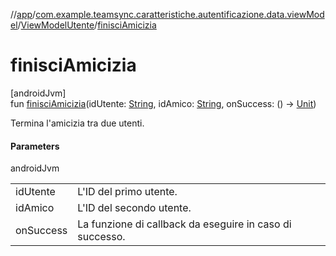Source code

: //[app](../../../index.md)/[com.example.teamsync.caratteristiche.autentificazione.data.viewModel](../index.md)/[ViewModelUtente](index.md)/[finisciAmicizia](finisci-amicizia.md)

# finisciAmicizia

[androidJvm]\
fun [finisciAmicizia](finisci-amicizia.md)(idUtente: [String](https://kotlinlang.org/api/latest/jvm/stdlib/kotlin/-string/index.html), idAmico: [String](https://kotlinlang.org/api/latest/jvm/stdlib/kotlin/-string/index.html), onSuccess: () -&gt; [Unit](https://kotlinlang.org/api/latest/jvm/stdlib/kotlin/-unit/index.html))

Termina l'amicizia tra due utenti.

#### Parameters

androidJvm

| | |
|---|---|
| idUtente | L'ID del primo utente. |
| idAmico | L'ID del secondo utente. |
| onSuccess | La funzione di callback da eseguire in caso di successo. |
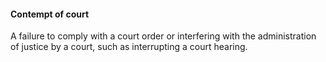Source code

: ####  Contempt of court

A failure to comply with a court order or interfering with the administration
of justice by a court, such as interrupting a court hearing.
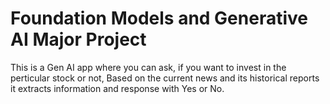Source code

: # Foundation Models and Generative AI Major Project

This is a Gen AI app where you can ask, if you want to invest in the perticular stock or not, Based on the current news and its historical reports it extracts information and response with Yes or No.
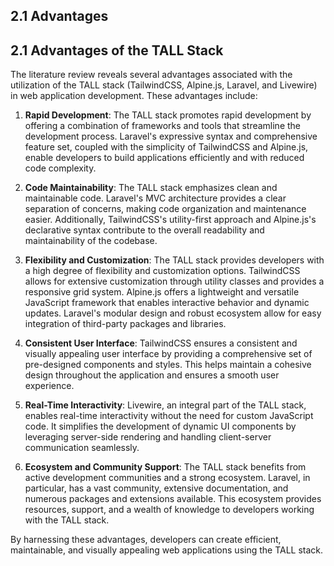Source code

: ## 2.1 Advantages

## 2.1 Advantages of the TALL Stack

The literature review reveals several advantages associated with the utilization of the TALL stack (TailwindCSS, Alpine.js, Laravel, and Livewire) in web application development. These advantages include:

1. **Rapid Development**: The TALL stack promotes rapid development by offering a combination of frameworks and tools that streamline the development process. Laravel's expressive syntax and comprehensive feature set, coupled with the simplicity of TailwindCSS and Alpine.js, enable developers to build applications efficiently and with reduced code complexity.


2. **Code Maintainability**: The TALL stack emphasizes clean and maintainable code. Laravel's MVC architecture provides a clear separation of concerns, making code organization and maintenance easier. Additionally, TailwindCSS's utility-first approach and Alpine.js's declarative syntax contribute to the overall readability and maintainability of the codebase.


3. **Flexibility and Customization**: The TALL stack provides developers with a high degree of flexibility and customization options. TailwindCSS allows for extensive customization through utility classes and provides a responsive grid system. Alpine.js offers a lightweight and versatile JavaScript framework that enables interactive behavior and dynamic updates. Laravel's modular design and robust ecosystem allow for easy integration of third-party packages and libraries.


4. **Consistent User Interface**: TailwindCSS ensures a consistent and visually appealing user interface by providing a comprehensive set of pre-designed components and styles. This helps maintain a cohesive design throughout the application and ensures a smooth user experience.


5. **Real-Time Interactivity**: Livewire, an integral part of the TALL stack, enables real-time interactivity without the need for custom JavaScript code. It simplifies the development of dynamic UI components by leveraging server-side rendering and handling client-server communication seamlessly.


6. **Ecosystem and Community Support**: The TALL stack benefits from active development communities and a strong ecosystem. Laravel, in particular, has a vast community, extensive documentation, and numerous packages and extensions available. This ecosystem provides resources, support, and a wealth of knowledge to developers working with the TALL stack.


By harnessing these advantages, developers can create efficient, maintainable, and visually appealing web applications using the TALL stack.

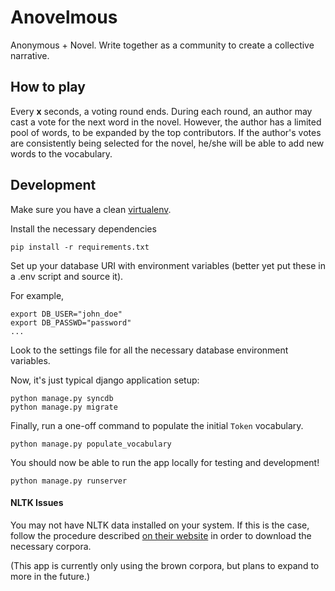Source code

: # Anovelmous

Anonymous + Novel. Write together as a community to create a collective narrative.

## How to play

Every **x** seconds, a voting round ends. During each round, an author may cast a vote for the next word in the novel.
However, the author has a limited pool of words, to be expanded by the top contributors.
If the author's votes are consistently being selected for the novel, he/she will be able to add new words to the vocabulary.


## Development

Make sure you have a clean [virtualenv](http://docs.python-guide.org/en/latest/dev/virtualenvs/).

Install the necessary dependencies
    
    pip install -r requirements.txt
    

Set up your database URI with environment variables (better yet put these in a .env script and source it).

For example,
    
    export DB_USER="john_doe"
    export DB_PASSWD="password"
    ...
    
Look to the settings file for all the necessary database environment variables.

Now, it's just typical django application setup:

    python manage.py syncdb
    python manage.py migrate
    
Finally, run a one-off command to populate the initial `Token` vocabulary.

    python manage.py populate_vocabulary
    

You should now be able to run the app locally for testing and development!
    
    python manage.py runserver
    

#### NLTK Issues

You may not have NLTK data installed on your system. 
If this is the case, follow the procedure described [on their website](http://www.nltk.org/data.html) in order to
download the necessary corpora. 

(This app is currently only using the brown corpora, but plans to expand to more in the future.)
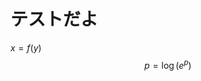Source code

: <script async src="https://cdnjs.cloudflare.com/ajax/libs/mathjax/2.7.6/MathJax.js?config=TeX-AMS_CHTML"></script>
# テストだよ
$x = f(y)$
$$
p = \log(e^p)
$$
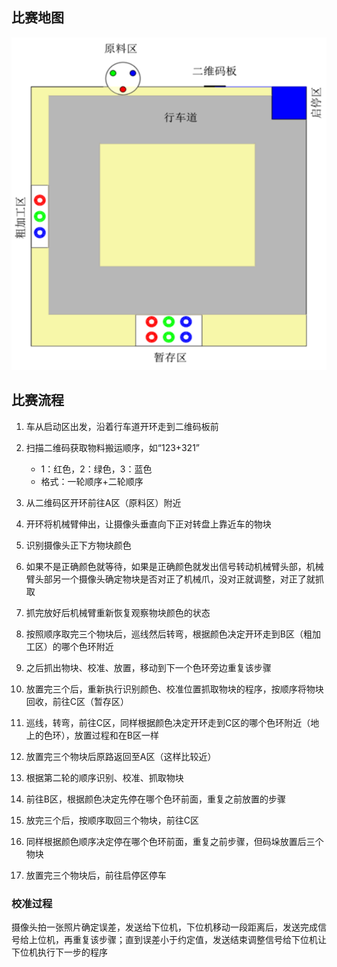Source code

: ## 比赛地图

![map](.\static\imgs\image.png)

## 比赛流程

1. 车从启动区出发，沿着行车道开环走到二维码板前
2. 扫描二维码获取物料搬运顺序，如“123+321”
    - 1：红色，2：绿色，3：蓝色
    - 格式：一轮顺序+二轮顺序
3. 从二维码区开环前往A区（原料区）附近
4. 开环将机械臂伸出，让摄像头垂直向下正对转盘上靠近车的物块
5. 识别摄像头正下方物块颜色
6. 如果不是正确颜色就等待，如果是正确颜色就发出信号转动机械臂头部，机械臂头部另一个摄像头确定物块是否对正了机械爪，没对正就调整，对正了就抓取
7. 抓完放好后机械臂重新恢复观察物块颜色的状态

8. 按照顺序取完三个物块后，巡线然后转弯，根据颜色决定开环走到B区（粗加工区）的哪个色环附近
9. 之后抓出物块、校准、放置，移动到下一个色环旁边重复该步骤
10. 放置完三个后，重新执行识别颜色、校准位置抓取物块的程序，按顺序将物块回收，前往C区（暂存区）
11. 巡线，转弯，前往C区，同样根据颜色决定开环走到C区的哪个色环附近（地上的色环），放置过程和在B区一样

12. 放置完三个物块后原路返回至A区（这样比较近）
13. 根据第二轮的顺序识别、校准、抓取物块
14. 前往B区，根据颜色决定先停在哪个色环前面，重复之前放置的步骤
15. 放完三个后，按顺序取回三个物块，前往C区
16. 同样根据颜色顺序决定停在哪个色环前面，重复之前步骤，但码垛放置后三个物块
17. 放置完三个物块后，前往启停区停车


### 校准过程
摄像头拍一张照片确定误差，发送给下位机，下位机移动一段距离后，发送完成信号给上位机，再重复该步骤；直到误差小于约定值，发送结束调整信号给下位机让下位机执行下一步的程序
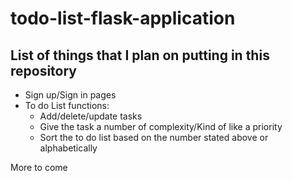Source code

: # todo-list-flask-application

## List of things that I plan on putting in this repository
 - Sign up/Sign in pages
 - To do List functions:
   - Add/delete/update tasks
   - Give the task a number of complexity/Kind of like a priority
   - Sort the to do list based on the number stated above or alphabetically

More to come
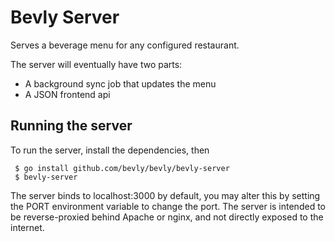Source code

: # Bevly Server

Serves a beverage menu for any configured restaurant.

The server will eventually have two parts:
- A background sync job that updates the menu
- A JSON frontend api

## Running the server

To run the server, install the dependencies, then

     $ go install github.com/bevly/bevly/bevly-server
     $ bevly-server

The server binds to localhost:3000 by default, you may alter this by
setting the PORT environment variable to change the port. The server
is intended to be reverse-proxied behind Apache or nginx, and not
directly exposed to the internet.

** Problem statement **
Make an exact copy of the data above, pictures excluded.

** Answer space **
Source code

: //[app](../../../index.md)/[com.example.teamsync.caratteristiche.autentificazione.data.viewModel](../index.md)/[ViewModelUtente](index.md)/[finisciAmicizia](finisci-amicizia.md)

# finisciAmicizia

[androidJvm]\
fun [finisciAmicizia](finisci-amicizia.md)(idUtente: [String](https://kotlinlang.org/api/latest/jvm/stdlib/kotlin/-string/index.html), idAmico: [String](https://kotlinlang.org/api/latest/jvm/stdlib/kotlin/-string/index.html), onSuccess: () -&gt; [Unit](https://kotlinlang.org/api/latest/jvm/stdlib/kotlin/-unit/index.html))

Termina l'amicizia tra due utenti.

#### Parameters

androidJvm

| | |
|---|---|
| idUtente | L'ID del primo utente. |
| idAmico | L'ID del secondo utente. |
| onSuccess | La funzione di callback da eseguire in caso di successo. |
Source code

: ####  Contempt of court

A failure to comply with a court order or interfering with the administration
of justice by a court, such as interrupting a court hearing.
Source code

: # Foundation Models and Generative AI Major Project

This is a Gen AI app where you can ask, if you want to invest in the perticular stock or not, Based on the current news and its historical reports it extracts information and response with Yes or No.
Source code

: ## 2.1 Advantages

## 2.1 Advantages of the TALL Stack

The literature review reveals several advantages associated with the utilization of the TALL stack (TailwindCSS, Alpine.js, Laravel, and Livewire) in web application development. These advantages include:

1. **Rapid Development**: The TALL stack promotes rapid development by offering a combination of frameworks and tools that streamline the development process. Laravel's expressive syntax and comprehensive feature set, coupled with the simplicity of TailwindCSS and Alpine.js, enable developers to build applications efficiently and with reduced code complexity.


2. **Code Maintainability**: The TALL stack emphasizes clean and maintainable code. Laravel's MVC architecture provides a clear separation of concerns, making code organization and maintenance easier. Additionally, TailwindCSS's utility-first approach and Alpine.js's declarative syntax contribute to the overall readability and maintainability of the codebase.


3. **Flexibility and Customization**: The TALL stack provides developers with a high degree of flexibility and customization options. TailwindCSS allows for extensive customization through utility classes and provides a responsive grid system. Alpine.js offers a lightweight and versatile JavaScript framework that enables interactive behavior and dynamic updates. Laravel's modular design and robust ecosystem allow for easy integration of third-party packages and libraries.


4. **Consistent User Interface**: TailwindCSS ensures a consistent and visually appealing user interface by providing a comprehensive set of pre-designed components and styles. This helps maintain a cohesive design throughout the application and ensures a smooth user experience.


5. **Real-Time Interactivity**: Livewire, an integral part of the TALL stack, enables real-time interactivity without the need for custom JavaScript code. It simplifies the development of dynamic UI components by leveraging server-side rendering and handling client-server communication seamlessly.


6. **Ecosystem and Community Support**: The TALL stack benefits from active development communities and a strong ecosystem. Laravel, in particular, has a vast community, extensive documentation, and numerous packages and extensions available. This ecosystem provides resources, support, and a wealth of knowledge to developers working with the TALL stack.


By harnessing these advantages, developers can create efficient, maintainable, and visually appealing web applications using the TALL stack.

Source code

: # Anovelmous

Anonymous + Novel. Write together as a community to create a collective narrative.

## How to play

Every **x** seconds, a voting round ends. During each round, an author may cast a vote for the next word in the novel.
However, the author has a limited pool of words, to be expanded by the top contributors.
If the author's votes are consistently being selected for the novel, he/she will be able to add new words to the vocabulary.


## Development

Make sure you have a clean [virtualenv](http://docs.python-guide.org/en/latest/dev/virtualenvs/).

Install the necessary dependencies
    
    pip install -r requirements.txt
    

Set up your database URI with environment variables (better yet put these in a .env script and source it).

For example,
    
    export DB_USER="john_doe"
    export DB_PASSWD="password"
    ...
    
Look to the settings file for all the necessary database environment variables.

Now, it's just typical django application setup:

    python manage.py syncdb
    python manage.py migrate
    
Finally, run a one-off command to populate the initial `Token` vocabulary.

    python manage.py populate_vocabulary
    

You should now be able to run the app locally for testing and development!
    
    python manage.py runserver
    

#### NLTK Issues

You may not have NLTK data installed on your system. 
If this is the case, follow the procedure described [on their website](http://www.nltk.org/data.html) in order to
download the necessary corpora. 

(This app is currently only using the brown corpora, but plans to expand to more in the future.)
Source code

: <script async src="https://cdnjs.cloudflare.com/ajax/libs/mathjax/2.7.6/MathJax.js?config=TeX-AMS_CHTML"></script>
# テストだよ
$x = f(y)$
$$
p = \log(e^p)
$$
Source code

: ## 比赛地图

![map](.\static\imgs\image.png)

## 比赛流程

1. 车从启动区出发，沿着行车道开环走到二维码板前
2. 扫描二维码获取物料搬运顺序，如“123+321”
    - 1：红色，2：绿色，3：蓝色
    - 格式：一轮顺序+二轮顺序
3. 从二维码区开环前往A区（原料区）附近
4. 开环将机械臂伸出，让摄像头垂直向下正对转盘上靠近车的物块
5. 识别摄像头正下方物块颜色
6. 如果不是正确颜色就等待，如果是正确颜色就发出信号转动机械臂头部，机械臂头部另一个摄像头确定物块是否对正了机械爪，没对正就调整，对正了就抓取
7. 抓完放好后机械臂重新恢复观察物块颜色的状态

8. 按照顺序取完三个物块后，巡线然后转弯，根据颜色决定开环走到B区（粗加工区）的哪个色环附近
9. 之后抓出物块、校准、放置，移动到下一个色环旁边重复该步骤
10. 放置完三个后，重新执行识别颜色、校准位置抓取物块的程序，按顺序将物块回收，前往C区（暂存区）
11. 巡线，转弯，前往C区，同样根据颜色决定开环走到C区的哪个色环附近（地上的色环），放置过程和在B区一样

12. 放置完三个物块后原路返回至A区（这样比较近）
13. 根据第二轮的顺序识别、校准、抓取物块
14. 前往B区，根据颜色决定先停在哪个色环前面，重复之前放置的步骤
15. 放完三个后，按顺序取回三个物块，前往C区
16. 同样根据颜色顺序决定停在哪个色环前面，重复之前步骤，但码垛放置后三个物块
17. 放置完三个物块后，前往启停区停车


### 校准过程
摄像头拍一张照片确定误差，发送给下位机，下位机移动一段距离后，发送完成信号给上位机，再重复该步骤；直到误差小于约定值，发送结束调整信号给下位机让下位机执行下一步的程序
Source code

: # todo-list-flask-application

## List of things that I plan on putting in this repository
 - Sign up/Sign in pages
 - To do List functions:
   - Add/delete/update tasks
   - Give the task a number of complexity/Kind of like a priority
   - Sort the to do list based on the number stated above or alphabetically

More to come
Source code

: # Bevly Server

Serves a beverage menu for any configured restaurant.

The server will eventually have two parts:
- A background sync job that updates the menu
- A JSON frontend api

## Running the server

To run the server, install the dependencies, then

     $ go install github.com/bevly/bevly/bevly-server
     $ bevly-server

The server binds to localhost:3000 by default, you may alter this by
setting the PORT environment variable to change the port. The server
is intended to be reverse-proxied behind Apache or nginx, and not
directly exposed to the internet.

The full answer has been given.